## TASK PROMPT
The entries shown here must be retyped in full, with no pictures included.

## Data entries
^^^^^^^^

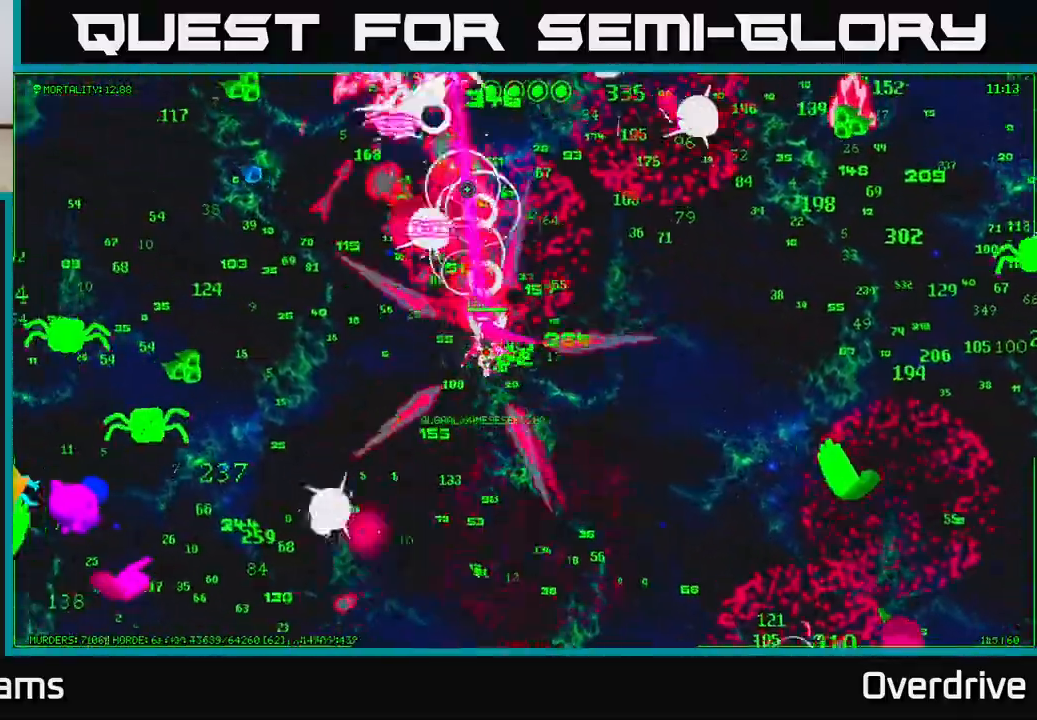
{"buttons": [], "left_stick": "up-left", "right_stick": "up-right", "events": [[50, "right_stick", "up-right"], [333, "right_stick", "up-left"], [500, "right_stick", "up-right"]]}
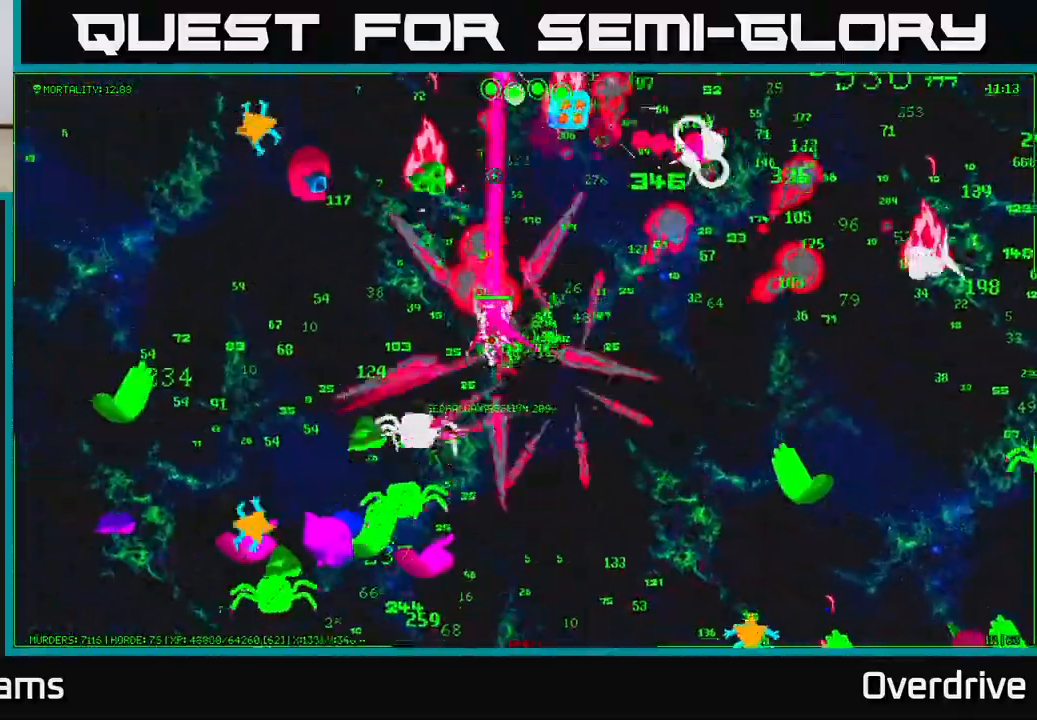
{"buttons": [], "left_stick": "right", "right_stick": "up-right", "events": [[100, "left_stick", "up-right"], [300, "right_stick", "up"], [350, "left_stick", "right"], [400, "right_stick", "up-right"]]}
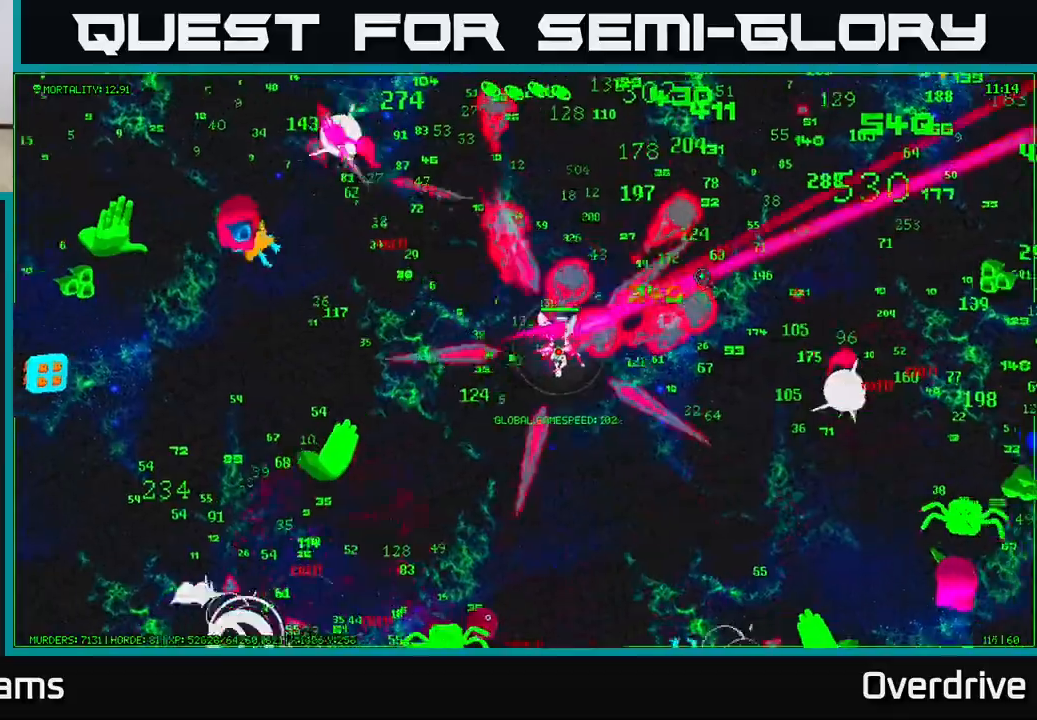
{"buttons": [], "left_stick": "up-right", "right_stick": "up-right", "events": [[67, "left_stick", "up-right"], [233, "right_stick", "right"], [350, "right_stick", "up-right"]]}
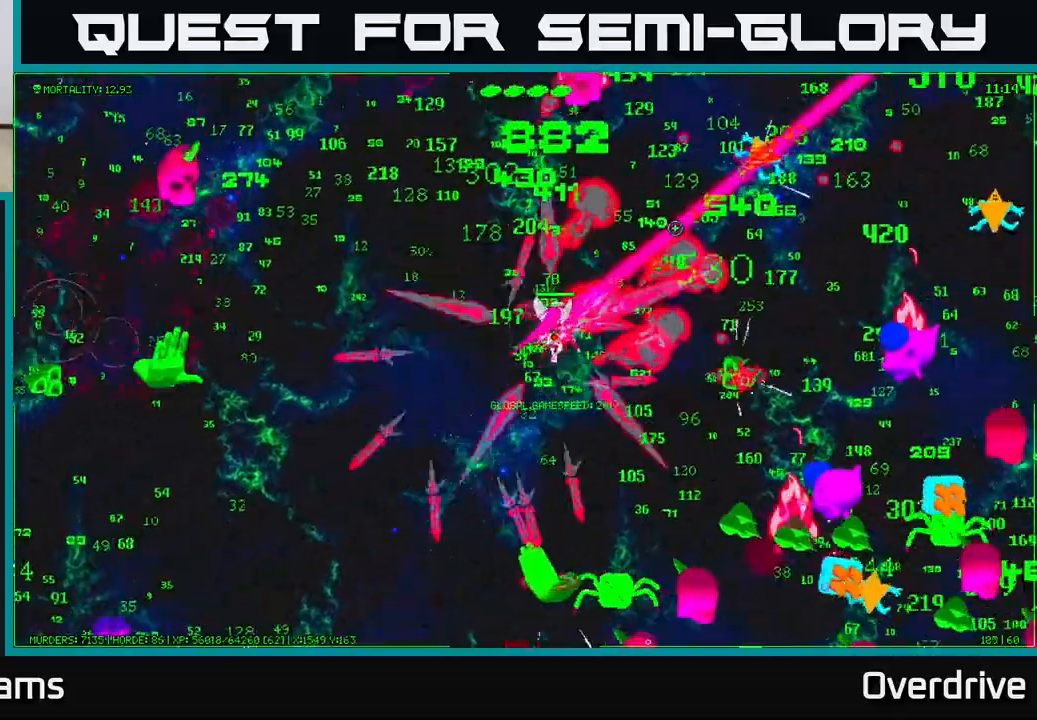
{"buttons": [], "left_stick": "up-right", "right_stick": "right", "events": [[50, "left_stick", "up"], [200, "left_stick", "up-left"], [383, "left_stick", "up-right"], [433, "right_stick", "right"]]}
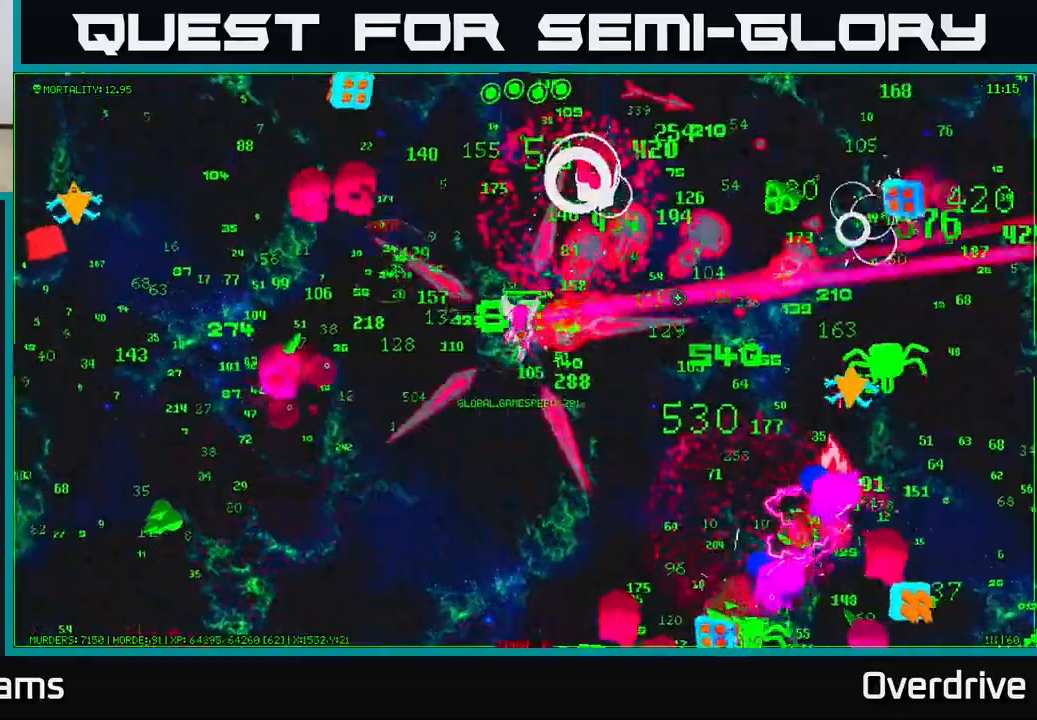
{"buttons": [], "left_stick": "up-right", "right_stick": "down-right", "events": [[117, "right_stick", "up-right"], [133, "left_stick", "right"], [233, "right_stick", "right"], [433, "right_stick", "down-right"], [483, "left_stick", "up-right"]]}
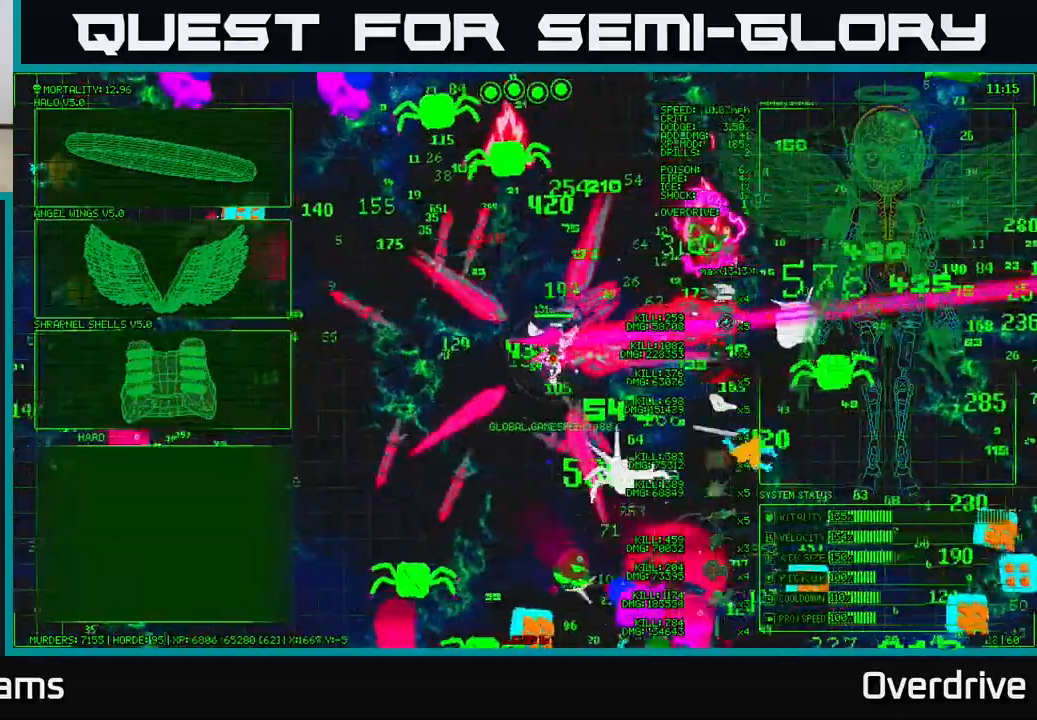
{"buttons": [], "left_stick": "up", "right_stick": "center", "events": [[133, "right_stick", "center"], [217, "left_stick", "center"], [400, "left_stick", "up"]]}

^^^^^^^^

## EXERCISE SOLUTION
{"buttons": [], "left_stick": "up-left", "right_stick": "up-right", "events": [[50, "right_stick", "up-right"], [333, "right_stick", "up-left"], [500, "right_stick", "up-right"]]}
{"buttons": [], "left_stick": "right", "right_stick": "up-right", "events": [[100, "left_stick", "up-right"], [300, "right_stick", "up"], [350, "left_stick", "right"], [400, "right_stick", "up-right"]]}
{"buttons": [], "left_stick": "up-right", "right_stick": "up-right", "events": [[67, "left_stick", "up-right"], [233, "right_stick", "right"], [350, "right_stick", "up-right"]]}
{"buttons": [], "left_stick": "up-right", "right_stick": "right", "events": [[50, "left_stick", "up"], [200, "left_stick", "up-left"], [383, "left_stick", "up-right"], [433, "right_stick", "right"]]}
{"buttons": [], "left_stick": "up-right", "right_stick": "down-right", "events": [[117, "right_stick", "up-right"], [133, "left_stick", "right"], [233, "right_stick", "right"], [433, "right_stick", "down-right"], [483, "left_stick", "up-right"]]}
{"buttons": [], "left_stick": "up", "right_stick": "center", "events": [[133, "right_stick", "center"], [217, "left_stick", "center"], [400, "left_stick", "up"]]}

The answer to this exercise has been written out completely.